Tout ce qui ne va pas avec le redressement d'Apple
Cela a été une des informations principales de la semaine dernière : la commission européenne demande à Apple un redressement 13 milliards d'euros d'impôts à l'Irlande. Les passes d'armes entre l'UE et les Etats-Unis peuvent être prises comme une bonne évolution de la construction européenne. Mais en réalité, cette condamnation pose beaucoup plus de problèmes qu'elle n'en résoud.
Légitimation de la désertion fiscale, effacement des Etats
Bien sûr, le Monde s'est empressé de féliciter Jean-Claude Juncker pour le redressement d'Apple. Mieux, les déclarations venues de l'administration étasunienne ou des dirigeants d'Apple contre la commission, qualifiée de « foutaise politique », donne à Bruxelles le beau rôle. Mais d'abord, il est quand même pour le moins ironique de faire de l'ancien dirigeant du Luxembourg, qui a facilité l'organisation du vol massif des 500 millions de citoyens des pays européens, le justicier fiscal du continent. D'ailleurs, la commission ne propose de redresser Apple que du montant jugé insuffisant d'impôts payés à l'Irlande, de 2003 à 2014, environ 2% des profits officiellement réalisés en Irlande, alors que le taux officiel est de 12,5%, du fait d'un accord fiscal passé avec Apple, annulé depuis l'année 2015.
D'abord, il faut remettre le redressement à sa place. Même si la somme est énorme en apparence, ce n'est pas grand chose pour Apple, à peine 20% des profits de la seule année 2015, 6% de son chiffre d'affaires. Ces 5 dernières années, l'entreprise a réalisé environ 260 milliards de profits. Si on suit le raisonnement de la commission, si Apple doit payer 13 milliards de redressement au titre des profits réalisés en Irlande de 2003 à 2014, cela représente un profit de 100 milliards réalisé en Europe sur ces douze années.
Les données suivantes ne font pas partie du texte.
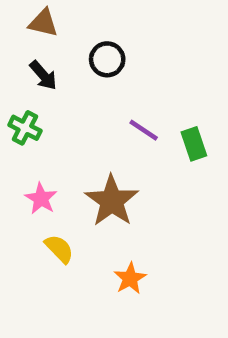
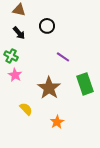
green rectangle: (194, 144) -> (85, 84), moved, size x1.5
pink star: (41, 199) -> (15, 75), moved

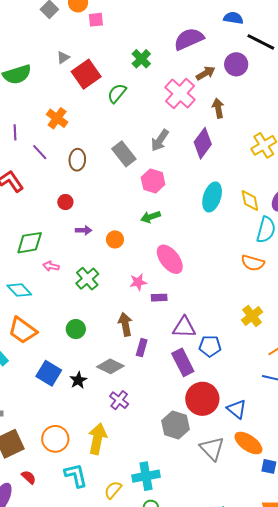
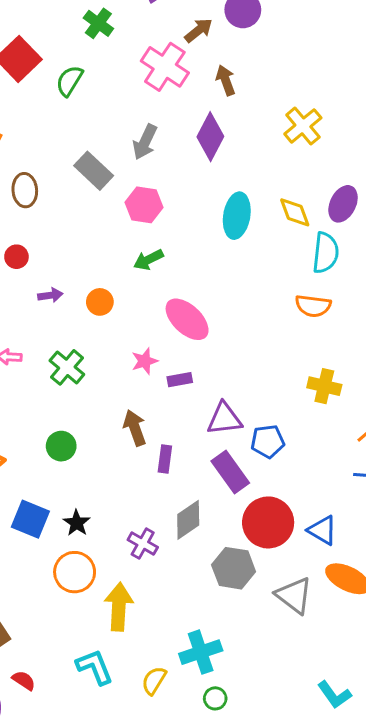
yellow cross: (252, 316) -> (324, 386), turned -30
gray diamond: (110, 366) -> (188, 520), moved, turned -52
orange circle: (55, 439) -> (75, 572), moved

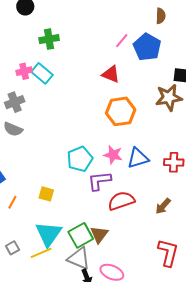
Pouquoi donc seule l'Irlande, en Europe, pourrait bénéficier de ces profits gargantuesques ? Car c'est cela que ce redressement entérine : cela ne pose pas de problème qu'un Etat vole les ressources fiscales des autres pays. Pas étonnant venant d'un ancien dirigeant Luxembourgeois.
L'autre gigantesque problème que pose ce jugement, c'est l'effacement du rôle des Etats. Il est navrant de voir la commission européenne réclamer à Apple le paiement d'un redressement de 13 milliards à l'Irlande, et cette dernière de faire appel de cette décision. Espérons que les citoyens Irlandais apprécient le cadeau de leur gouvernement à la multinationale au plus de 200 milliards de trésorerie… Dans cette mondialisation sans frontière, la volonté démocratique des Etats semble manquer de poids face aux intérêts de toutes ces multinationales, qui utilisent la complexité d'un droit et d'une fiscalité, trop souvent taillés à leur mesure, pour se soustraire à leurs devoirs collectifs et donner toujours plus à leurs actionnaires. Malheureusement, bien des exemples montre que ce n'est qu'une question de volonté politique.
Bref, le redressement d'Apple n'est pas une bonne nouvelle. D'abord, comme toujours, il est très insuffisant. Ensuite, il est anormal qu'il ne bénéficie qu'à l'Irlande, sur des profits essentiellement réalisés ailleurs, ce dont, malheureusement, aucun de nos politiques ne semble avoir conscience. Enfin, ceci illustre encore l'effacement des Etats, porteurs de l'intérêt général face à des actionnaires sans limites.